The IOException: No FileSystem for scheme: s3n error occurred with: IOException: No FileSystem for scheme: s3n发生错误:

  • Spark 1.31 or 1.40 on dev machine (no Hadoop libs)开发机器上的 Spark 1.31 或 1.40(无 Hadoop 库)
  • Running from the Hortonworks Sandbox HDP v2.2.4 (Hadoop 2.60) which integrates Spark 1.2.1 out of the boxHortonworks Sandbox HDP v2.2.4 (Hadoop 2.60) 运行,它集成了开箱即用的 Spark 1.2.1
  • Using s3:// or s3n:// scheme使用 s3:// 或 s3n:// 方案

What is the cause of this error?这个错误的原因是什么? Missing dependency, Missing configuration, or mis-use of sc.textFile() ?缺少依赖项、缺少配置或sc.textFile()

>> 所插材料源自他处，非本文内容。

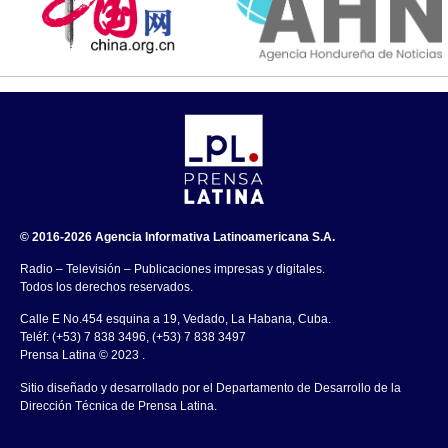
© 2016-2026 Agencia Informativa Latinoamericana S.A.
Radio – Televisión – Publicaciones impresas y digitales.
Todos los derechos reservados.
Calle E No.454 esquina a 19, Vedado, La Habana, Cuba.
Teléf: (+53) 7 838 3496, (+53) 7 838 3497
Prensa Latina © 2023 .
Sitio diseñado y desarrollado por el Departamento de Desarrollo de la
Dirección Técnica de Prensa Latina.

Or may be this is due to a bug that affects Spark build specific to Hadoop 2.60 as this post seems to suggest.或者这可能是由于影响特定于 Hadoop 2.60 的 Spark 构建的错误造成的,正如这篇文章似乎暗示的那样。 I am going to try Spark for Hadoop 2.40 to see if this solves the issue.我将尝试使用 Spark for Hadoop 2.40,看看这是否能解决问题。

Confirmed that this is related to the Spark build against Hadoop 2.60.确认这与针对 Hadoop 2.60 的 Spark 构建有关。 Just installed Spark 1.4.0 "Pre built for Hadoop 2.4 and later" (instead of Hadoop 2.6).刚刚安装了Spark 1.4.0“为 Hadoop 2.4 及更高版本预构建” (而不是 Hadoop 2.6)。 And the code now works OK.代码现在可以正常工作了。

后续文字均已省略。